# Collecting weather data from an API

## About the data
In this notebook, we will be collecting daily weather data from the [National Centers for Environmental Information (NCEI) API](https://www.ncdc.noaa.gov/cdo-web/webservices/v2). We will use the Global Historical Climatology Network - Daily (GHCND) data set; see the documentation [here](https://www1.ncdc.noaa.gov/pub/data/cdo/documentation/GHCND_documentation.pdf).

*Note: The NCEI is part of the National Oceanic and Atmospheric Administration (NOAA) and, as you can see from the URL for the API, this resource was created when the NCEI was called the NCDC. Should the URL for this resource change in the future, you can search for the NCEI weather API to find the updated one.*

## Using the NCEI API
Paste your token below.

In [6]:
import requests

def make_request(endpoint, payload=None):
    """
    Make a request to a specific endpoint on the weather API
    passing headers and optional payload.
    
    Parameters:
        - endpoint: The endpoint of the API you want to 
                    make a GET request to.
        - payload: A dictionary of data to pass along 
                   with the request.
    
    Returns:
        Response object.
    """
    return requests.get(
        f'https://www.ncdc.noaa.gov/cdo-web/api/v2/{endpoint}',
        headers={
            'token': 'jyJkyAhgZxfZTifXwMPichXZAgoZTcrv'
        },
        params=payload
    )

## Collect All Data Points for 2018 In NYC (Various Stations)
We can make a loop to query for all the data points one day at a time.

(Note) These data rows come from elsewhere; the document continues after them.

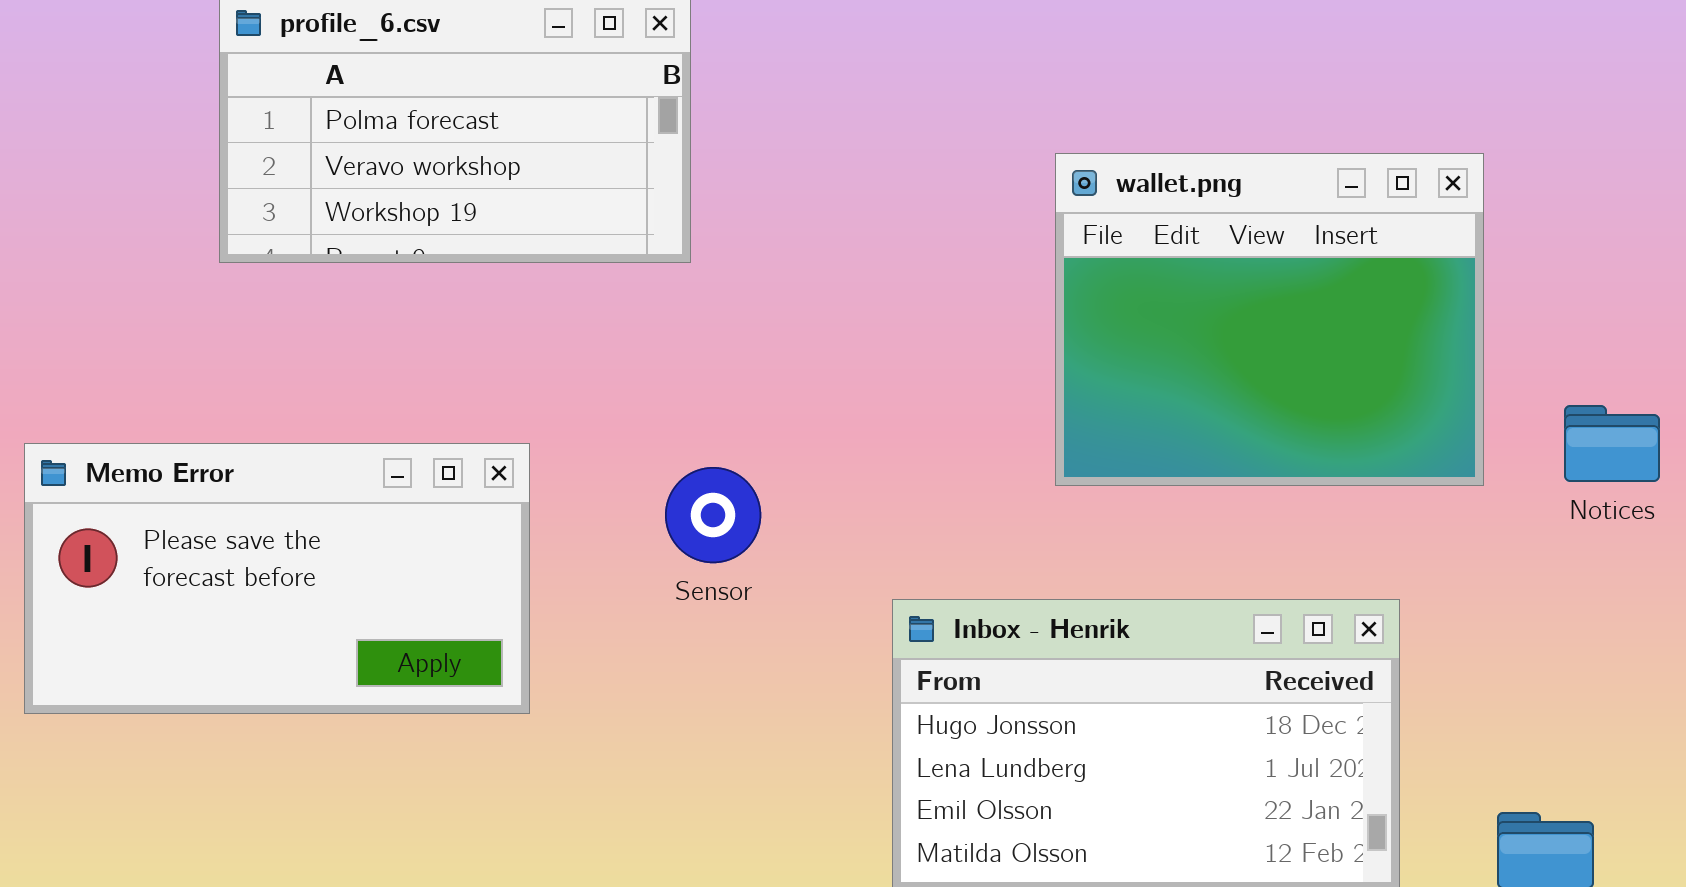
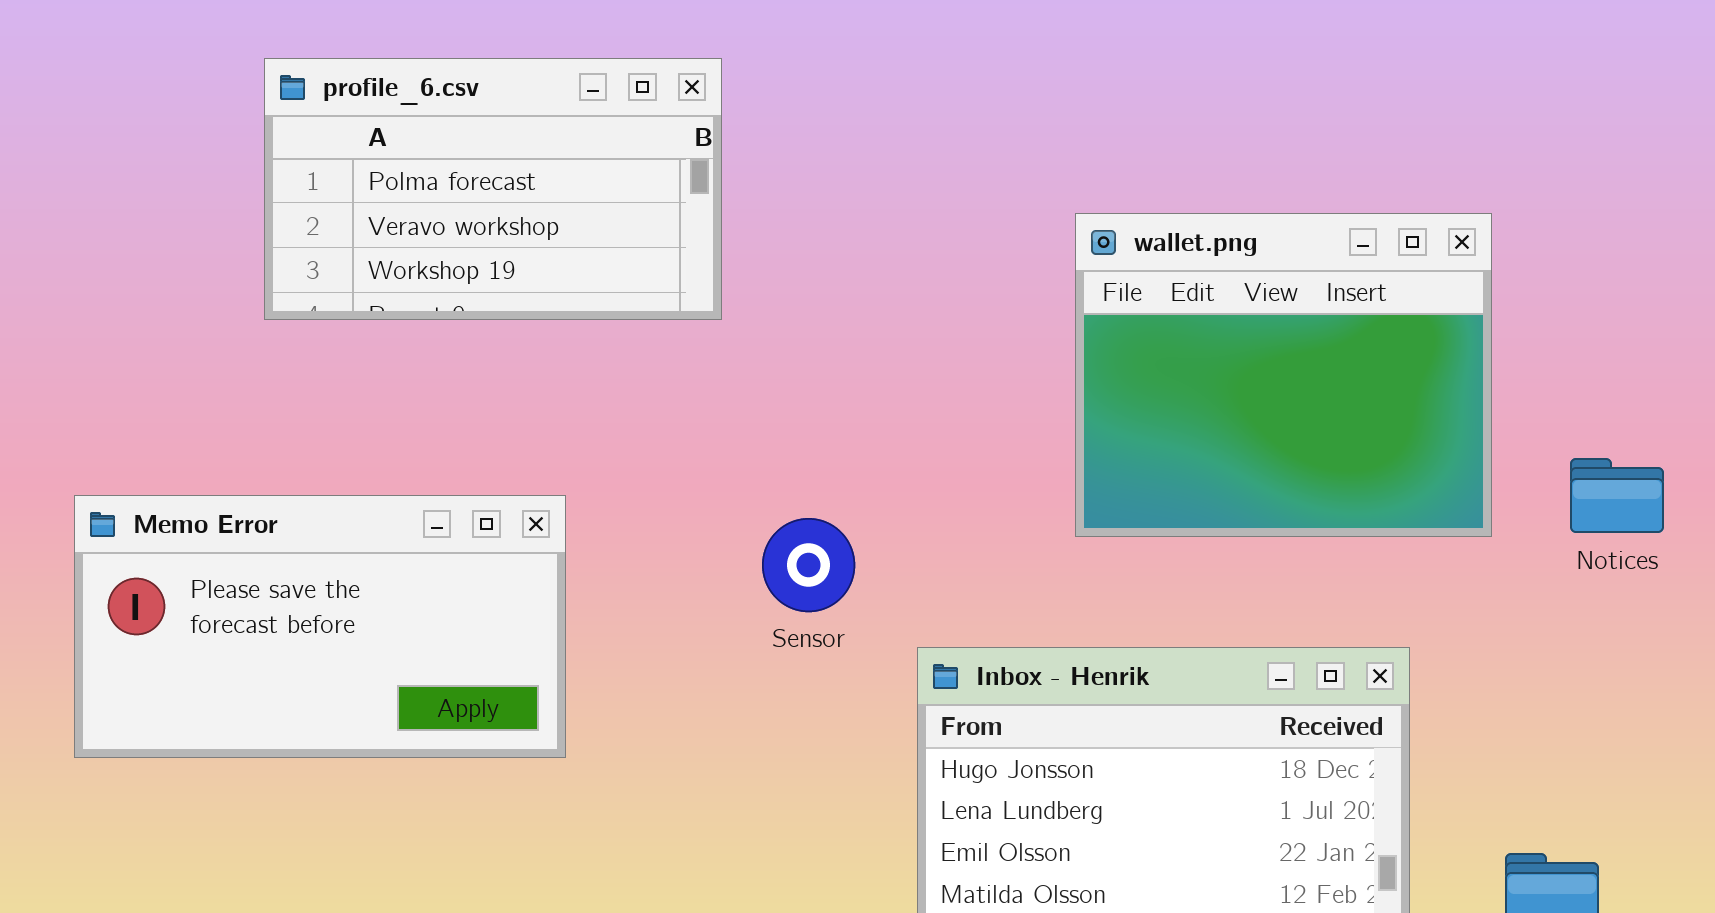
Sensor: [665,467,761,563] -> [762,518,855,612], moved

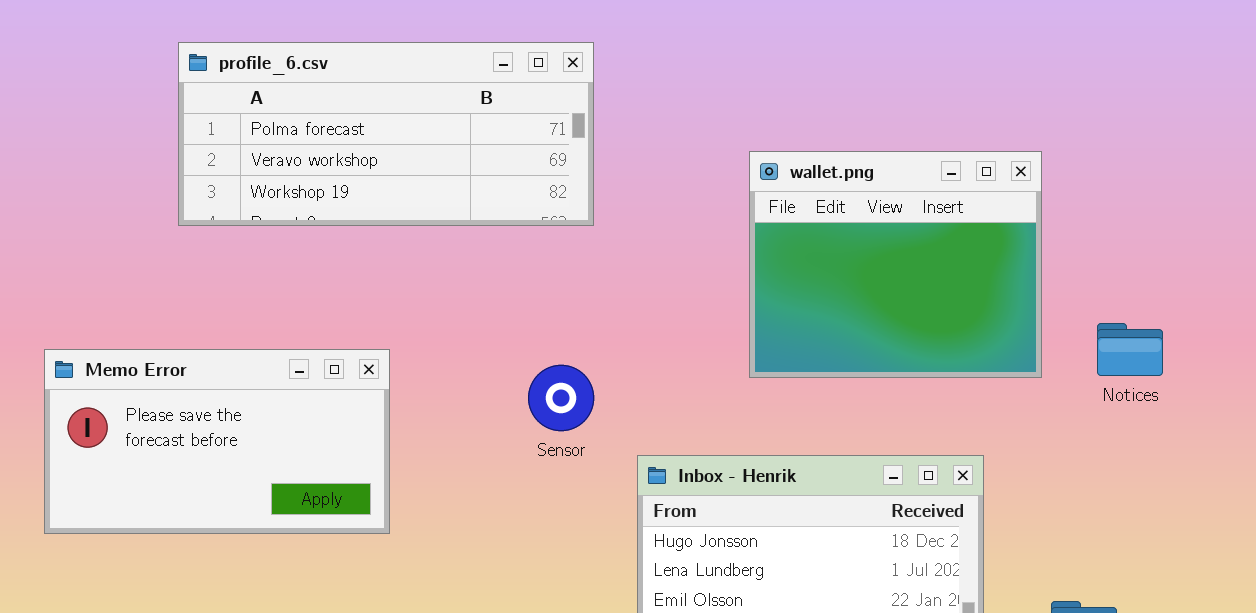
profile_6.csv: [264,58,722,320] -> [178,42,594,226], resized

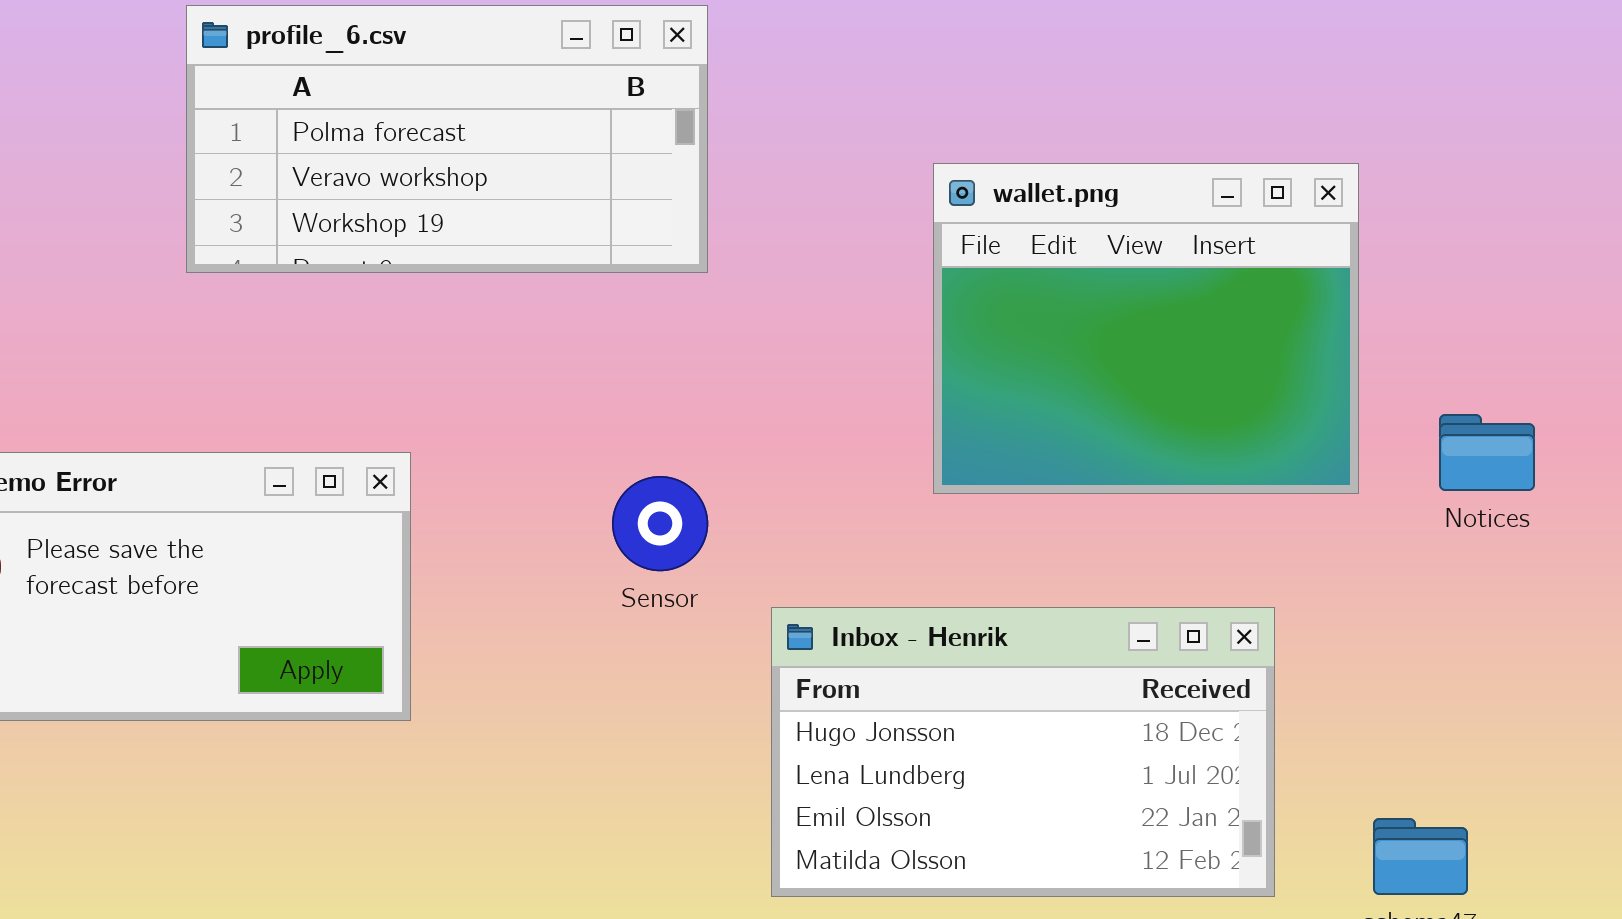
profile_6.csv: [178,42,594,226] -> [186,5,708,273], resized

Here we create a list of all the results:

In [7]:
import datetime

from IPython import display # for updating the cell dynamically

current = datetime.date(2019, 1, 1)
end = datetime.date(2019, 10, 31)

results = []

while current < end:
    # update the cell with status information
    display.clear_output(wait=True)
    display.display(f'Gathering data for {str(current)}')
    
    response = make_request(
        'data', 
        {
            'datasetid' : 'GHCND', # Global Historical Climatology Network - Daily (GHCND) dataset
            'locationid' : 'CITY:US360019', # NYC
            'startdate' : current,
            'enddate' : current,
            'units' : 'metric',
            'limit' : 1000 # max allowed
        }
    )

    if response.ok:
        # we extend the list instead of appending to avoid getting a nested list
        results.extend(response.json()['results'])

    # update the current date to avoid an infinite loop
    current += datetime.timedelta(days=1)

'Gathering data for 2019-10-30'

Now, we can create a dataframe with all this data. Notice there are multiple stations with values for each datatype on a given day. We don't know what the stations are, but we can look them up and add them to the data:

In [13]:
import pandas as pd

df = pd.DataFrame(results)
df.count()

attributes    70122
datatype      70122
date          70122
station       70122
value         70122
dtype: int64

Save this data to a file:

In [9]:
df.to_csv('data/nyc_weather_2019_MAREK.csv', index=False)

and write it to the database:

In [11]:
import sqlite3

with sqlite3.connect('data/weather.db') as connection:
    df.to_sql(
        'weather_2019', connection, index=False, if_exists='replace'
    )

For learning about merging dataframes, we will also get the data mapping station IDs to information about the station:

In [12]:
import pandas as pd
import sqlite3
response = make_request(
    'stations', 
    {
        'datasetid' : 'GHCND', # Global Historical Climatology Network - Daily (GHCND) dataset
        'locationid' : 'CITY:US360019', # NYC
        'limit' : 1000 # max allowed
    }
)

stations = pd.DataFrame(response.json()['results'])[['id', 'name', 'latitude', 'longitude', 'elevation']]
stations.to_csv('data/weather_stations.csv', index=False)

with sqlite3.connect('data/weather.db') as connection:
    stations.to_sql(
        'stations_marek', connection, index=False, if_exists='replace'
    )